The evolution of the JVP

By manoeuvring both with the government and opposition, the JVP is seeking to milk the situation for its own political ends. This Sinhala extremist outfit is seeking to prove to the ruling class that it can be depended on to shore up bourgeois rule in the current crisis.

Until last week the JVP supported the opposition parties’ demand for the early summoning of parliament, the cancellation of the referendum and the passing of a no-confidence motion in the government. On the other hand, even as the UNP was negotiating with the PA representatives, the JVP had a discussion with Kumaratunga on August 26 to insist that its main concern was to prevent talks with the LTTE.

The JVP visited the US embassy on August 13, spoke to the Political Affairs Secretary and then held talks with Japanese and Australian diplomats in Colombo to explain its position. Party leaders also met with the representatives of big business to reassure them of their intentions.

The JVP was formed in the 1960s on an eclectic mixture of Maoism, Castroism and Sinhala chauvinism, directed in particular against Tamil plantation workers. In 1971, the organisation staged an insurrectionary adventure which was brutally crushed by the coalition SLFP-LSSP-CP government headed by Kumaratunga’s mother—Sirima Bandaranaike. About 20,000 rural youth were killed by the security forces and the JVP leaders jailed.

With the outbreak of the war against the LTTE in 1983, the JVP increasingly dumped its Marxist phraseology and adopted openly chauvinist demagogy. When the UNP government signed the Indo-Lanka Accord with New Delhi in 1987 to allow the entry of an Indian army peacekeeping force to bring the LTTE to heel, the JVP denounced the deal as a betrayal which would split the Sinhala state.

In the volatile political situation between 1988 to 1990, the JVP concluded a secret deal with the UNP president R. Premadasa and murdered hundreds of workers, trade union officials and political leaders who opposed its campaign for the patriotic defence of the fatherland. Having helped the UNP regime crush working class opposition, the JVP sought to enter a coalition with Premadasa who turned on his erstwhile allies. An estimated 60,000 youth were killed by the security forces in a ruthless campaign aimed not only at destroying the JVP but all opposition in the rural South.
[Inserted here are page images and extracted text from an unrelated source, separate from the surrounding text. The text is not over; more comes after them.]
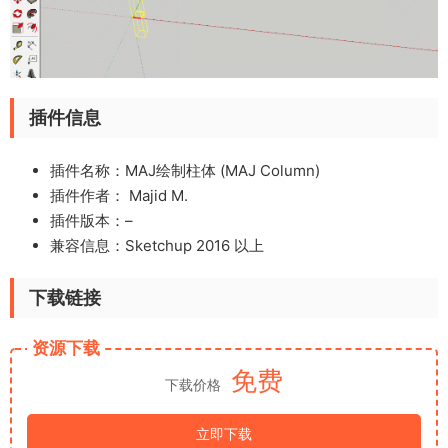
插件信息
插件名称：MAJ绘制柱体 (MAJ Column)
插件作者： Majid M.
插件版本：–
兼容信息：Sketchup 2016 以上
下载链接
资源下载
免费
下载价格
立即下载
Since Kumaratunga came to power in 1994, however, the JVP has been legalised and helped back into the political mainstream. In the parliamentary elections last October, it was able to capitalise on the widespread disaffection with the PA and UNP to win 10 parliamentary seats. Having long ago abandoned any pretensions to Marxism, the JVP is now playing a vital role for the ruling class in attempting to stabilise a highly volatile political situation.

Whether or not the PA government will survive with the support of the JVP is yet to be seen. Big business and the major powers would clearly prefer a national government between the UNP and PA. When the UNP leader Ranil Wickremesinghe opposed a deal with Kumaratunga at a meeting of business and industry leaders on August 20, US ambassador Ashley Wills personally intervened to try to reconcile the two sides with a call for “stable rule” in Sri Lanka.
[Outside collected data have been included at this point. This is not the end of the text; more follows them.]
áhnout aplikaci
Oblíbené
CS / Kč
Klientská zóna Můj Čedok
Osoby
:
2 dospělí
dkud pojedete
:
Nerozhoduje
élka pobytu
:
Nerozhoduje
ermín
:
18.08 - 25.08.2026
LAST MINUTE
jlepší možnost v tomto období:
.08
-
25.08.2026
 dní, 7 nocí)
Further talks between the UNP and the PA on August 28 broke down in acrimonious disagreement with each blaming the other for the impasse. The PA did not agree to a UNP proposal that the president had to act “in conjunction” with the prime minister, which would have given greater powers to the UNP leader Wickremesinghe. The UNP opposed a PA proposal to create an executive vice-president to be filled by Wickramanayake, which would have placed the UNP leader in a subordinate role.

With powerful sections of big business opposed to the PA-JVP deal, it is by no means certain that it will survive the first sitting of parliament tomorrow. If the UNP manages to win over enough votes from the ruling coalition to push through a no-confidence motion, the present political crisis will dramatically escalate. Even if the Kumaratunga government survives, political instability is certain to continue.